Sir John Watney (27 January 1834 – 25 March 1923), a member of the Watney family, was Honorary Secretary of the City and Guilds of London Institute for the Advancement of Technical Education from 1878 to 1920 and Chairman of Council of the City and Guilds of London Institute from 1921 to 1923.

He was the eldest son of John Watney and Susannah Dormay of Mitcham, Surrey. His uncle was James Watney, brewer and one time Master of the Mercers' Company. He was educated at Harrow and became a solicitor in 1857. In 1864 he married Elizabeth Dendy.

He was appointed as Lieutenant for the City of London, and served for over thirty years as Clerk to the Mercers' Company and to the Gresham Committee, a position from which he retired on 1 February 1907.

He was knighted on 30 June 1900 at Windsor Castle.

==Works==
- 1871 Some account of St. Osyth's priory, Essex, and its inhabitants, London: Waterlow, privately printed
- 1892 Some Account of the Hospital of St.
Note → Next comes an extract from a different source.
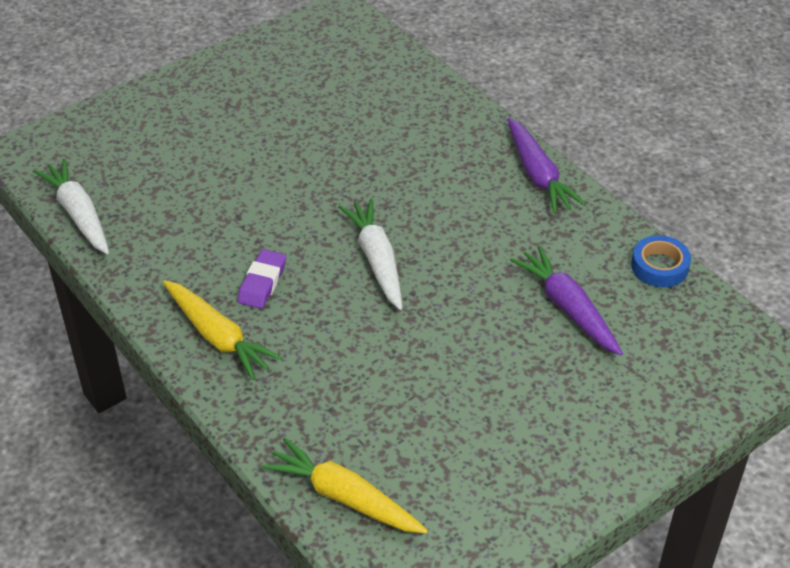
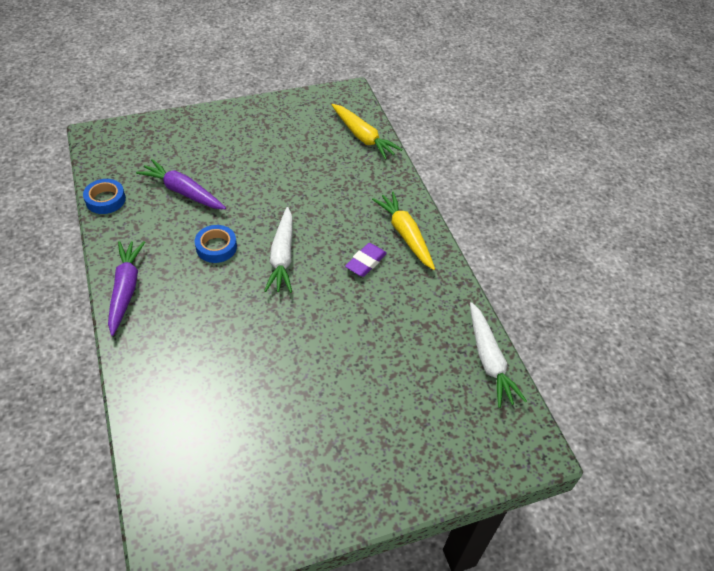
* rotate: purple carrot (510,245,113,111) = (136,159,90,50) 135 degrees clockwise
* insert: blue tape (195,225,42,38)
Thomas of Acon, in the Cheap, London, and of the Plate of the Mercers' Company (2nd edition 1906)
- 1893 Some account of Leigh Place, Surrey, and its owners, London: Roworth
- 1896 Some account of Mercers' school, London: Blades
- 1906 Popular Natural History, London: East & Blades
- 1914 An account of the Mistery of Mercers of the city of London, otherwise the Mercers' Company
- 1914 History of the Mercers' company of the city of London, London: East & Blades
- 1920 A Short Account of the Mercers' Company of London, Compiled by Sir John Watney.